No mention of LIAT in new CARICOM Chairman transportation plans

By Demion McTair. Updated 2:18 a.m., Saturday, July 4, 2020, Atlantic Standard Time (GMT-4).

Kingstown, St. Vincent (ONE NEWS SVG) – Prime Minister Dr. Ralph Gonsalves, who took up chairmanship of the Conference of Heads of Governments of CARICOM on Friday (July 3), made no mention of LIAT restructuring plans when he outlined transportation measures for the sub-region.

Regional airline LIAT is to be liquidated. But, Antigua’s Prime Minister, Gaston Browne had announced plans to form a new LIAT, including a cash investment for the proposed new entity.

Gonsalves, who now takes up the six-month chairmanship from Barbados’ Prime Minister, Mia Mottley told the conference heads that he had already been working on the issue of regional air transportation in his previous portfolio.

“As chair of the transportation portfolio in the CARICOM quasi-cabinet, I’ve already been in touch with several airlines, the principal ones being CAL (Caribbean Airlines), Inter-Caribbean, One Caribbean and SVG Air and there are others that prime minister Mottley has mentioned” – Dr. Gonsalves said.

“I believe that we are going to be able to provide, in a very short time, a sufficiency of regional transport to serve this sub region, to serve ourselves safely, reliably, sustainably, and reasonably priced. I want to give that assurance to the people of the Caribbean Community” – Dr. Gonsalves added.

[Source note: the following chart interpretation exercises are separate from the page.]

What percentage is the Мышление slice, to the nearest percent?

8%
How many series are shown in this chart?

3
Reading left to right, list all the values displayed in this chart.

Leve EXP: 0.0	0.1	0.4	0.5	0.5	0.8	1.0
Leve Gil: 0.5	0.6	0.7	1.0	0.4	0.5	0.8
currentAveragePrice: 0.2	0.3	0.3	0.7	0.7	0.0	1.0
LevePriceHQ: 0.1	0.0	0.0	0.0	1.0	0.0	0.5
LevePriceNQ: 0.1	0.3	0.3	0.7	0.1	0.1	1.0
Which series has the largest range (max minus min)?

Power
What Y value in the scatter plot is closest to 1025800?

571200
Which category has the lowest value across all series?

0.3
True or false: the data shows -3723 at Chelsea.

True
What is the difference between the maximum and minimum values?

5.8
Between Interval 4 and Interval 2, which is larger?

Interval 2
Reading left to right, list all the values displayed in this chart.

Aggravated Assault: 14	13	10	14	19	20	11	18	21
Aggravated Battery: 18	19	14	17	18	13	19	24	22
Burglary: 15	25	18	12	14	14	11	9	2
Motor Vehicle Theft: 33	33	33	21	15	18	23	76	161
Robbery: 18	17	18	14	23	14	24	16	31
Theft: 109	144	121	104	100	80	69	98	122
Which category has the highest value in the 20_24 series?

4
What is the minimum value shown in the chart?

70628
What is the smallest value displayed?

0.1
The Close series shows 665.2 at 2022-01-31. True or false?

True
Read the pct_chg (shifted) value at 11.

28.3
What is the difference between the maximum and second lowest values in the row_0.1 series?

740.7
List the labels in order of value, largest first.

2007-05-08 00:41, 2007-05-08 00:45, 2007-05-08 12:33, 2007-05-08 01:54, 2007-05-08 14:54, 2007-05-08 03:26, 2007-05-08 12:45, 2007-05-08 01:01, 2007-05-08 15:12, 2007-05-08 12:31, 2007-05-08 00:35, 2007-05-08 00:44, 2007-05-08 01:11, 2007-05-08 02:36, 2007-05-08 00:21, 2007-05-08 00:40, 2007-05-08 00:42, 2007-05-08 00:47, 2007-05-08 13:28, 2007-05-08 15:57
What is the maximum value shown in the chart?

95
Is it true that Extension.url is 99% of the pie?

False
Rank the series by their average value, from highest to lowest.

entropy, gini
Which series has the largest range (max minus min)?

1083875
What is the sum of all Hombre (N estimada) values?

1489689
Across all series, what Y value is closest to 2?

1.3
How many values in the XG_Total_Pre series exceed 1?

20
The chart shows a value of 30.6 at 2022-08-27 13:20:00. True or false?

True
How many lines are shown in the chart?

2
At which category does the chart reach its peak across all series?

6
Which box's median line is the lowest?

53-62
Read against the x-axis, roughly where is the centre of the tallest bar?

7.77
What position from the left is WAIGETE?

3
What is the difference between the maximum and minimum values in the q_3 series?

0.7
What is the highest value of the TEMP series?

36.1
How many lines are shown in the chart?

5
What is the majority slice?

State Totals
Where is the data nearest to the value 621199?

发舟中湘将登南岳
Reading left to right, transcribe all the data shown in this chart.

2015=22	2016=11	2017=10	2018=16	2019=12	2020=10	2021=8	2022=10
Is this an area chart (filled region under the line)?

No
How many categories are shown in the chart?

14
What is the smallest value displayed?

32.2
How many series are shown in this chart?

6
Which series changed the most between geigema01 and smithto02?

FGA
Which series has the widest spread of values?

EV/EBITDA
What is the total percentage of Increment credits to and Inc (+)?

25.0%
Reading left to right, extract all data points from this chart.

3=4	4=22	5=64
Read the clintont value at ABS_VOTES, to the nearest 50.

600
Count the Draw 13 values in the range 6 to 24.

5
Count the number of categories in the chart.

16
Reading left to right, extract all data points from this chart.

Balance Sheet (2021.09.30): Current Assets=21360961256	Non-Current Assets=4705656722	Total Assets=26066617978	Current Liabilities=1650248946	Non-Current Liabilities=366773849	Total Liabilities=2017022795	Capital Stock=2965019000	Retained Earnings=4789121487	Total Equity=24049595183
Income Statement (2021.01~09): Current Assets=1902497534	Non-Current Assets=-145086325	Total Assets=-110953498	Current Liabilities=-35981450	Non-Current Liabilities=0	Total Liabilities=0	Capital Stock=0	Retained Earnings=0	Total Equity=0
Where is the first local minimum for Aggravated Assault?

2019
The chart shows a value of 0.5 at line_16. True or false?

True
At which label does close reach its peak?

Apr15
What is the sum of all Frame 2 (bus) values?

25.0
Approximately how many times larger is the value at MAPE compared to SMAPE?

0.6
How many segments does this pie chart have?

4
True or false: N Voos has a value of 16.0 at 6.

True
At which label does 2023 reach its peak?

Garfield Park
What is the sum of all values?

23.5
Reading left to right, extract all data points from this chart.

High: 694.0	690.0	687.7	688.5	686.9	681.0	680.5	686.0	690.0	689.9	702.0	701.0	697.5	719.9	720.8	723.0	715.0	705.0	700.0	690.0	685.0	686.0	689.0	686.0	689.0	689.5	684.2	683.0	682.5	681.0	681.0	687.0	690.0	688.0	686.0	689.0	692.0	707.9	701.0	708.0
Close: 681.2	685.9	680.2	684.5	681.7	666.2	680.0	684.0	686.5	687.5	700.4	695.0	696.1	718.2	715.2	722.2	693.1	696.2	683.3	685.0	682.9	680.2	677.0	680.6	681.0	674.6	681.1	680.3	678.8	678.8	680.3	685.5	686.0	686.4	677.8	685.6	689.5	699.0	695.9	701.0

Gonsalves told the other regional leaders that ” the challenge which is upon us in respect of regional air transportation is one which is in our hands to solve”.

The major shareholders of LIAT include Antigua and Barbuda, Barbados, and St. Vincent and the Grenadines.

In a June 28 telephone call to WEFM’s Issue at Hand program, Dr. Gonsalves said LIAT’s already challenging situation was made worse by the COVID-19 pandemic, where the airline lost over EC$35 million dollars.

On June 27, Antigua’s Prime Minister, Gaston Browne said “From all indications, LIAT will be liquidated”.

“COVID would have actually, let’s say increased the losses exponentially, so whereas in all of 2019 LIAT made a loss of about EC$12 million, that was within the means of the shareholder governments to subsidize,” Browne said on local radio in Antigua.

“You would have found that since COVID, the planes have been grounded, they have to pay the lease payments and they are not getting any revenue.

At a time when government revenues have dwindled, due to the COVID-19 pandemic, the shareholder governments say they can go no further with the airline.